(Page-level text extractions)
------------------------------------

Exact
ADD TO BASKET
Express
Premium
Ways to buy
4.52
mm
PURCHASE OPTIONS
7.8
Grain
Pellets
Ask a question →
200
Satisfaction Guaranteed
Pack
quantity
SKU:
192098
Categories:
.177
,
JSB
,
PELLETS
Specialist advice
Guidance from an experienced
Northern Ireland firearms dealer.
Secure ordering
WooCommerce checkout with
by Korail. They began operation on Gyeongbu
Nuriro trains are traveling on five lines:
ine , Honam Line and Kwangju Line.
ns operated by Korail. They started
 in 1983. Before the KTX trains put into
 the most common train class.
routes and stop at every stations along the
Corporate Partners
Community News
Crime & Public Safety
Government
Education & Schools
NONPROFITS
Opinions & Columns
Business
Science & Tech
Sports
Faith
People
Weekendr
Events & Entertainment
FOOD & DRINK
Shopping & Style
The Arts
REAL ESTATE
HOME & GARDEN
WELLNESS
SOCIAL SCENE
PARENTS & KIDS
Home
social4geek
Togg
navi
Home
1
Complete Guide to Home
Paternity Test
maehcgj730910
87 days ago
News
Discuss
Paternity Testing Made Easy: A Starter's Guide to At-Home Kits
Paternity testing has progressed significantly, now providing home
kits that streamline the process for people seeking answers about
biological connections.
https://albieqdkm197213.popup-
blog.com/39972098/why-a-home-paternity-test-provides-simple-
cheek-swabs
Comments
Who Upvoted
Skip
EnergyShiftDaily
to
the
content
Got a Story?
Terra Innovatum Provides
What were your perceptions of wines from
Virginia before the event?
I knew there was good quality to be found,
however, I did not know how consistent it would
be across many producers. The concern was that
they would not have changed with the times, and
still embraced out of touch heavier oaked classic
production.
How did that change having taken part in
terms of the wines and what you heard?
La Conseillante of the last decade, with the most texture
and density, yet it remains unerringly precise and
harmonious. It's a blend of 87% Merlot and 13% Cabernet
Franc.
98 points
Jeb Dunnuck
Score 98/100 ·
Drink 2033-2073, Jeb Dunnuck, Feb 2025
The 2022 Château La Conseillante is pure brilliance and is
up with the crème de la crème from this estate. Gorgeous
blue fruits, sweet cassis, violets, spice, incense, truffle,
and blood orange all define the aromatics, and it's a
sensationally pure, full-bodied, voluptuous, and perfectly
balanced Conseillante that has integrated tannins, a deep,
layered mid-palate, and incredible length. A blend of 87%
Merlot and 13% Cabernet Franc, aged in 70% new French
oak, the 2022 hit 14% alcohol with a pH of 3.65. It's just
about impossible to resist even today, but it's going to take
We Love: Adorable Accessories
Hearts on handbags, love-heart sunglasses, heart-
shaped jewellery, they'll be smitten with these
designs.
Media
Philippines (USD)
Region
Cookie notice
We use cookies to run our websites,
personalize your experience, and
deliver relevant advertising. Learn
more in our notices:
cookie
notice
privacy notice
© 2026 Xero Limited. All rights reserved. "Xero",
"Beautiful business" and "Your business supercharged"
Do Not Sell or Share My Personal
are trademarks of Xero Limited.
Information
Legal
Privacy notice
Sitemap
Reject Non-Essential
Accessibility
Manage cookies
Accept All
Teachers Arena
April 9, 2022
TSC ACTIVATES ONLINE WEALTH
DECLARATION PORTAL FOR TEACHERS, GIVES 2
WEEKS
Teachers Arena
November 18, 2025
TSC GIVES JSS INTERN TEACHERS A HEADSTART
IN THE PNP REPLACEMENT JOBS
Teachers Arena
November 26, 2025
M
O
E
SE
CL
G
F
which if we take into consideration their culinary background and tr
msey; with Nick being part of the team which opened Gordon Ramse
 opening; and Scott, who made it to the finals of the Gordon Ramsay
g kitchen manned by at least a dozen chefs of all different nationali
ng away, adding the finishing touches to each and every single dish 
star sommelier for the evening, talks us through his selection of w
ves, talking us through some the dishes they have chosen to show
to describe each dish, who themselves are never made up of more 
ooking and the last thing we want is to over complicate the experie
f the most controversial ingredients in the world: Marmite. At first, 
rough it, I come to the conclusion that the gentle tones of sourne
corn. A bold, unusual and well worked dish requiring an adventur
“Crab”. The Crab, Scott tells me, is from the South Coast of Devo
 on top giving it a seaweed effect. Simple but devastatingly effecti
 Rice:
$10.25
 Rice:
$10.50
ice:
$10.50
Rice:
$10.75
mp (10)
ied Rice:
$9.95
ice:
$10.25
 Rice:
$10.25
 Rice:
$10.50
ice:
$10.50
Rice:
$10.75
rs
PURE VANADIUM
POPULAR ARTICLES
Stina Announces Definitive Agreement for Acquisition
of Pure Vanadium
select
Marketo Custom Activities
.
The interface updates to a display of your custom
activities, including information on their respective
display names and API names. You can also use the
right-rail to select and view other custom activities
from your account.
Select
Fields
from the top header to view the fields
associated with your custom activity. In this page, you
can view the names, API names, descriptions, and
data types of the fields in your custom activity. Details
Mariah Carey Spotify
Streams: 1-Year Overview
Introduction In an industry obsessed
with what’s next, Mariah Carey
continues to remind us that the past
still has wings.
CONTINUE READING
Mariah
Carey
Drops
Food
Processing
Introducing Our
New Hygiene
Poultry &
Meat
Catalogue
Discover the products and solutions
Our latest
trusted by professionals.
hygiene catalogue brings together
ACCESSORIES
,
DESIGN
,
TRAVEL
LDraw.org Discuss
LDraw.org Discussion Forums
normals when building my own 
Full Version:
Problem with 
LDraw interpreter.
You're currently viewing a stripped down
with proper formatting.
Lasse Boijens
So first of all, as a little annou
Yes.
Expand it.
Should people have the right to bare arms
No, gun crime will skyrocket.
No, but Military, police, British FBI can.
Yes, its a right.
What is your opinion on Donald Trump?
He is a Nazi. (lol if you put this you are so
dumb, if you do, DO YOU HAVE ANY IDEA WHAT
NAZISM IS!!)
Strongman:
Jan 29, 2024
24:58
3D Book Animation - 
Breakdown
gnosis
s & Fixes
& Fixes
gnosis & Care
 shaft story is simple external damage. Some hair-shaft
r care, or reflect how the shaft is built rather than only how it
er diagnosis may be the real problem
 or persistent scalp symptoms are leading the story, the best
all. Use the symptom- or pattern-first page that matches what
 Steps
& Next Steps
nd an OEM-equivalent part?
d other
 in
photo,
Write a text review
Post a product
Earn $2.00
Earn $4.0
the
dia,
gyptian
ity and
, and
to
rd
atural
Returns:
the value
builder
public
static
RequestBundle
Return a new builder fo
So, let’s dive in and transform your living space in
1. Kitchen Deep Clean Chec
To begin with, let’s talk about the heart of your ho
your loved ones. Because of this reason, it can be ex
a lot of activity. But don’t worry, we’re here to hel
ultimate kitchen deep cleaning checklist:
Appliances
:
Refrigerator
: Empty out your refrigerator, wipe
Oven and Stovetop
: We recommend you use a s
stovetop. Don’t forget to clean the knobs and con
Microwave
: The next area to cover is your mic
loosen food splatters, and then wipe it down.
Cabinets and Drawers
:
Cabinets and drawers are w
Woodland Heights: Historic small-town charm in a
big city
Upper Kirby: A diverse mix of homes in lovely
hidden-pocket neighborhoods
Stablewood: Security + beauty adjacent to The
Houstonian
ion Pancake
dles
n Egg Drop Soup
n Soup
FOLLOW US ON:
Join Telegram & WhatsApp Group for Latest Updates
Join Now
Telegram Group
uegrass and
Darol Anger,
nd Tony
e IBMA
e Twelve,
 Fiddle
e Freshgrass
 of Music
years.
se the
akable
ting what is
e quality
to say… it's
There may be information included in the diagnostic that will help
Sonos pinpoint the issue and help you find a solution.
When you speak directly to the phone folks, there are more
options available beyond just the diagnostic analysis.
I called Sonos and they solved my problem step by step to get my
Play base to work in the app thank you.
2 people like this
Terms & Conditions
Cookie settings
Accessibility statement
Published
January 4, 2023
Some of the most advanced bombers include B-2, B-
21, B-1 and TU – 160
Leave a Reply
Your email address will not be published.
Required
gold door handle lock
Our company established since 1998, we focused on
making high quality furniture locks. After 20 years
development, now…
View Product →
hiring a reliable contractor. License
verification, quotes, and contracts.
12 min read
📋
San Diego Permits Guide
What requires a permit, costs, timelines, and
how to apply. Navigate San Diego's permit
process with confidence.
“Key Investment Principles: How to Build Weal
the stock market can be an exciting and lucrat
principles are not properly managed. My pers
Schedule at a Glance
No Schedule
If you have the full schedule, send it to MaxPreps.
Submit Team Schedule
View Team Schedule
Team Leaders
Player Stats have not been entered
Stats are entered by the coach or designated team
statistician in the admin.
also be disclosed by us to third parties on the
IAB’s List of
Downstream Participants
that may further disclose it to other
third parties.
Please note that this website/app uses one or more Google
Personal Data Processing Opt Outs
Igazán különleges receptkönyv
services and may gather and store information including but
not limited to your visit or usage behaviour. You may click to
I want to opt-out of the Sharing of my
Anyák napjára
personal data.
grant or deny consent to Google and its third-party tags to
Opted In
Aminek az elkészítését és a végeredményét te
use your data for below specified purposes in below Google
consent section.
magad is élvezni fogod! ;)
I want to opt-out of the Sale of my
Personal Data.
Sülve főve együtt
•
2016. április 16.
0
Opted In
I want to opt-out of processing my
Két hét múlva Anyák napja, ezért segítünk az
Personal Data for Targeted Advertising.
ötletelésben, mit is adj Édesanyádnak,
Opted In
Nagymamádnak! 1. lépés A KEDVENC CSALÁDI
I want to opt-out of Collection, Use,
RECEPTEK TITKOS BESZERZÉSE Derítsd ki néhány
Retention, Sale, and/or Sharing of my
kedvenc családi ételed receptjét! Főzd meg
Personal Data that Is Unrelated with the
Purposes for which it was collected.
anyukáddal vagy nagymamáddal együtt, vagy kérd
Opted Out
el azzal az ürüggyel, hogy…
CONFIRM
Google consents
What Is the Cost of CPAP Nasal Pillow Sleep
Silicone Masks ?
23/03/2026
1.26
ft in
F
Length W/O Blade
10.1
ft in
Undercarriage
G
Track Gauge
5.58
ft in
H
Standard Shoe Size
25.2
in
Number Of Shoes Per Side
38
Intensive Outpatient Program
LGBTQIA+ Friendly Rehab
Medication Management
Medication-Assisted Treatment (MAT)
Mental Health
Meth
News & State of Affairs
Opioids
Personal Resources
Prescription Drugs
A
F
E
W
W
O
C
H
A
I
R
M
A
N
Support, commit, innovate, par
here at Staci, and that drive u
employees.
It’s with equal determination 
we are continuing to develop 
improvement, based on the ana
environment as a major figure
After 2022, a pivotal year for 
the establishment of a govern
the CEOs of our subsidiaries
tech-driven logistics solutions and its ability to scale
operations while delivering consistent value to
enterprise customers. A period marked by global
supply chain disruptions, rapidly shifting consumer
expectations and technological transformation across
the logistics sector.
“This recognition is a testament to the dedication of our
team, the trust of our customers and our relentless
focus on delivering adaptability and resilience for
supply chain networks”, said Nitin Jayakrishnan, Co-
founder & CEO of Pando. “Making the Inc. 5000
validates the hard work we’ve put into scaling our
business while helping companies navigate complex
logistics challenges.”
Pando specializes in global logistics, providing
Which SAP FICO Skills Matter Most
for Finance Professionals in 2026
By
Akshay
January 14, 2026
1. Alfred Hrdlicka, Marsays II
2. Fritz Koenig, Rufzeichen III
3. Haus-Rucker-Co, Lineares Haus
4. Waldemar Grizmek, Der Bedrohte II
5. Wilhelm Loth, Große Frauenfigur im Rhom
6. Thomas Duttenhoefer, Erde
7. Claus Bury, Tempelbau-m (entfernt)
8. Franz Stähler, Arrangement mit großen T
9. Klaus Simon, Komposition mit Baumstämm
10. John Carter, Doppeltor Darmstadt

------------------------------------

Your answer must be the lines above from the one containing "Paternity testing has" to the one containing "Virginia before the event?", both included, restated word for word.

_Solution for this task_
Paternity testing has progressed significantly, now providing home
kits that streamline the process for people seeking answers about
biological connections.
https://albieqdkm197213.popup-
blog.com/39972098/why-a-home-paternity-test-provides-simple-
cheek-swabs
Comments
Who Upvoted
Skip
EnergyShiftDaily
to
the
content
Got a Story?
Terra Innovatum Provides
What were your perceptions of wines from
Virginia before the event?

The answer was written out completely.